── Supplied data ──

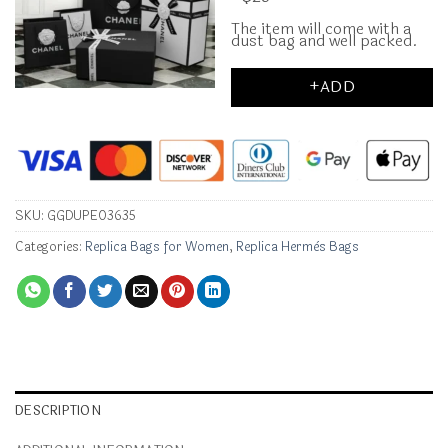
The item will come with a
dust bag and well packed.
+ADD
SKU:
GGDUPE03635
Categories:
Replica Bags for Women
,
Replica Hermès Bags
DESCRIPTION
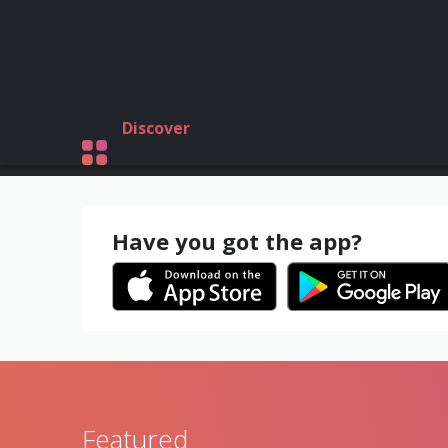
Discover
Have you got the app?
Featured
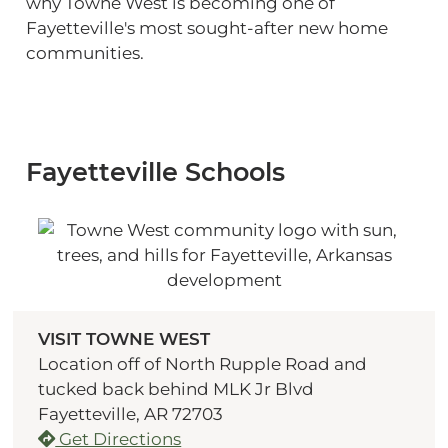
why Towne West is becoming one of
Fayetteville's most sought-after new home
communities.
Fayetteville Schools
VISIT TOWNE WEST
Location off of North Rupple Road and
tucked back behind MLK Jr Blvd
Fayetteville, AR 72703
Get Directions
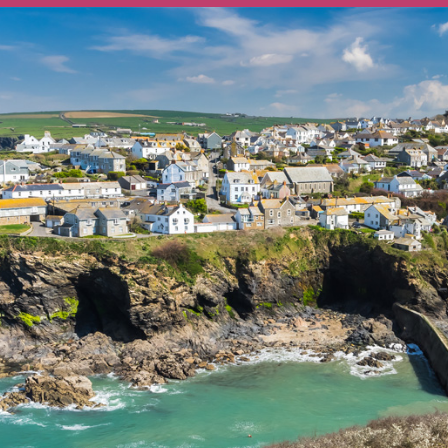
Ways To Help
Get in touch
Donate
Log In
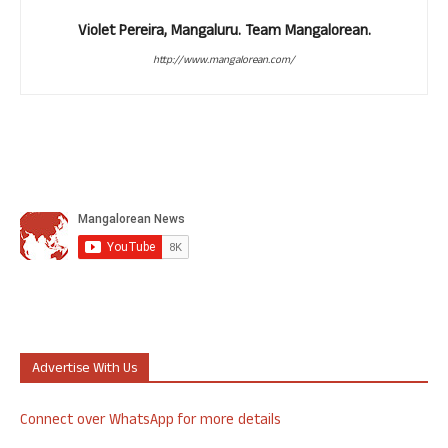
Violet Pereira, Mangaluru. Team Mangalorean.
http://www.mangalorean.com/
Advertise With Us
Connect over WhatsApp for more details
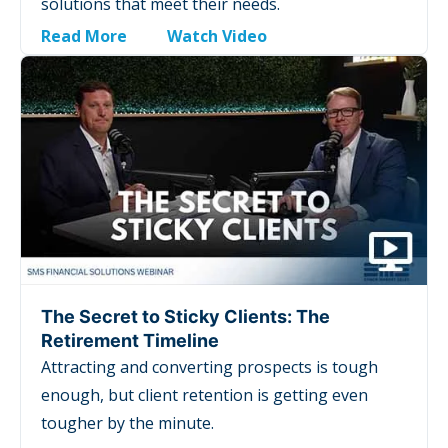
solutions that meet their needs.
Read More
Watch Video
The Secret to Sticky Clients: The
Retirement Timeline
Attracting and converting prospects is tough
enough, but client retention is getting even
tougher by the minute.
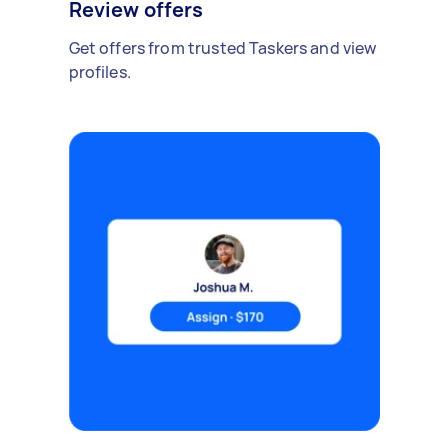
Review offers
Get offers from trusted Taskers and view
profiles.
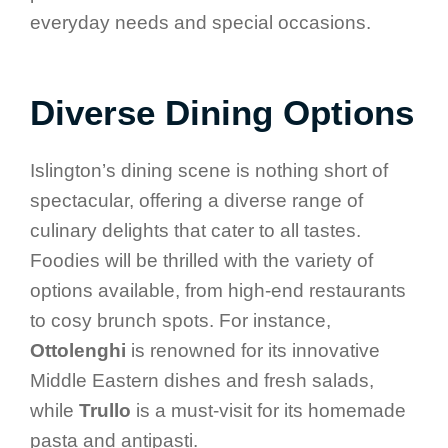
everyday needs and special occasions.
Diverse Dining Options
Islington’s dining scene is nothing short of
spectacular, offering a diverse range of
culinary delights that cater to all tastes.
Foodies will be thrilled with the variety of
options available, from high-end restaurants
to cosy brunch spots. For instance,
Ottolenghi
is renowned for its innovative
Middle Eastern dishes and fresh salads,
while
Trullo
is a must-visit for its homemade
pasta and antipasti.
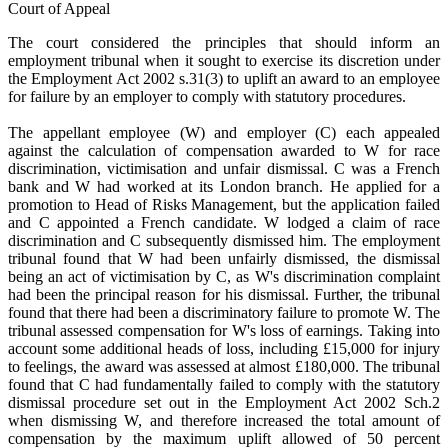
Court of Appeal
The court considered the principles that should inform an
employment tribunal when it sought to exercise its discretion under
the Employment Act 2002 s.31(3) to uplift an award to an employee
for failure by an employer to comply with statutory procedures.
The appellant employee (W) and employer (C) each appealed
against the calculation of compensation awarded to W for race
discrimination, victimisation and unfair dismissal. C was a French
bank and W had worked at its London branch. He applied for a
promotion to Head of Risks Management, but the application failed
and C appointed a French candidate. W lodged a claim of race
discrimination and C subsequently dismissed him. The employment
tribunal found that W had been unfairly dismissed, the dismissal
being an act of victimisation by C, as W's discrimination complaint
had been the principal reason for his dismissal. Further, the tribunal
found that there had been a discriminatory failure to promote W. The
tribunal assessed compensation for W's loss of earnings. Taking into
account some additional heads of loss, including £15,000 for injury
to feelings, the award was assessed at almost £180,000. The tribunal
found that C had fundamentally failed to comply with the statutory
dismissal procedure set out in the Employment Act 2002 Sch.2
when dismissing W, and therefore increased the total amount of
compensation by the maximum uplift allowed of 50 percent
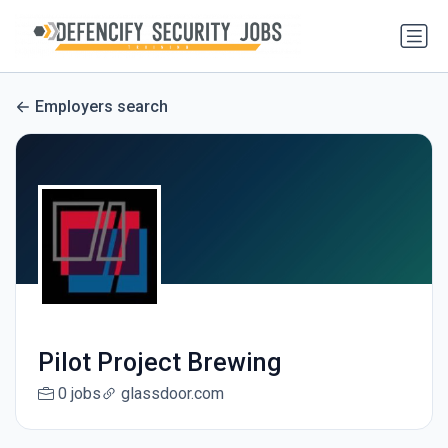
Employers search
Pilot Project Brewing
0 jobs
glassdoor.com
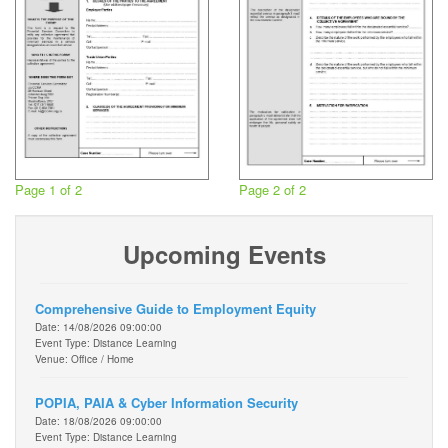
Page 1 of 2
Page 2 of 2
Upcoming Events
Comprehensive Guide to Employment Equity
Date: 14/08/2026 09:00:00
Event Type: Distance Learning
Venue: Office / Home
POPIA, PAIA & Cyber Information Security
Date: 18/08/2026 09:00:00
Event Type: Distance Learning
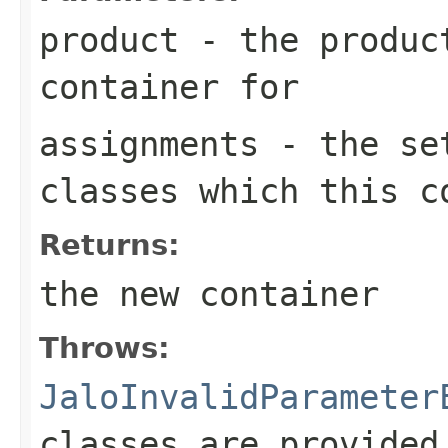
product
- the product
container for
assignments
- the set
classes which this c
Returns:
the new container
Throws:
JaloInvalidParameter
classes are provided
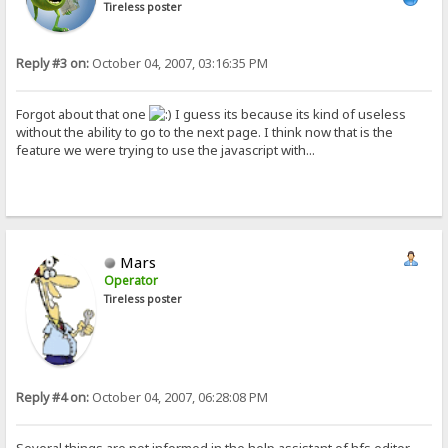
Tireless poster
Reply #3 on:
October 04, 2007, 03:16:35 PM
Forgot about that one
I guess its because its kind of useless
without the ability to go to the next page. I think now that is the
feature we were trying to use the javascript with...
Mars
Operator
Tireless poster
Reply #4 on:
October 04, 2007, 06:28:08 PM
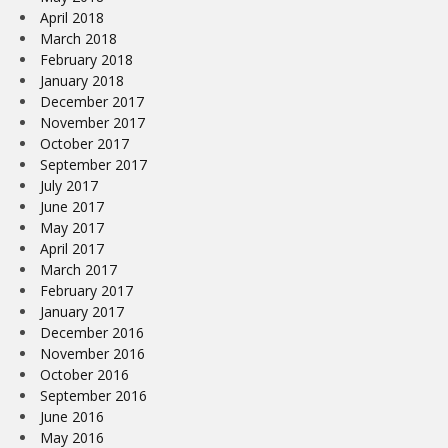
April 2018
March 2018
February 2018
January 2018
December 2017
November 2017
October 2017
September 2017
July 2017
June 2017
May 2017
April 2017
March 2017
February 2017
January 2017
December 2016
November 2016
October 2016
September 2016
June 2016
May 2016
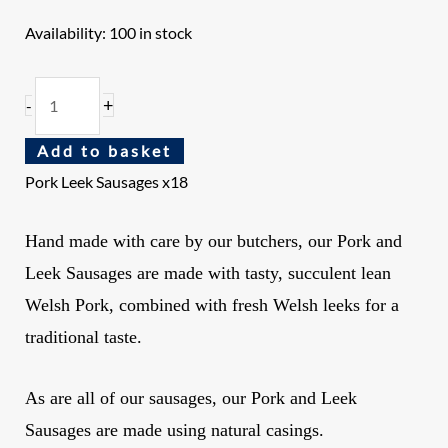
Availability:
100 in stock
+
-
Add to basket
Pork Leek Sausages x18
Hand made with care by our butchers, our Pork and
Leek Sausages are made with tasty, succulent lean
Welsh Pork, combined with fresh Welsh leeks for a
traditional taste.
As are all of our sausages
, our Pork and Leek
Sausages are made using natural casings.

───

→ **Exercise requirements**:
Pull every line containing "will" from the data.

→ **Output below**:
The item will come with a
Foodies will be thrilled with the variety of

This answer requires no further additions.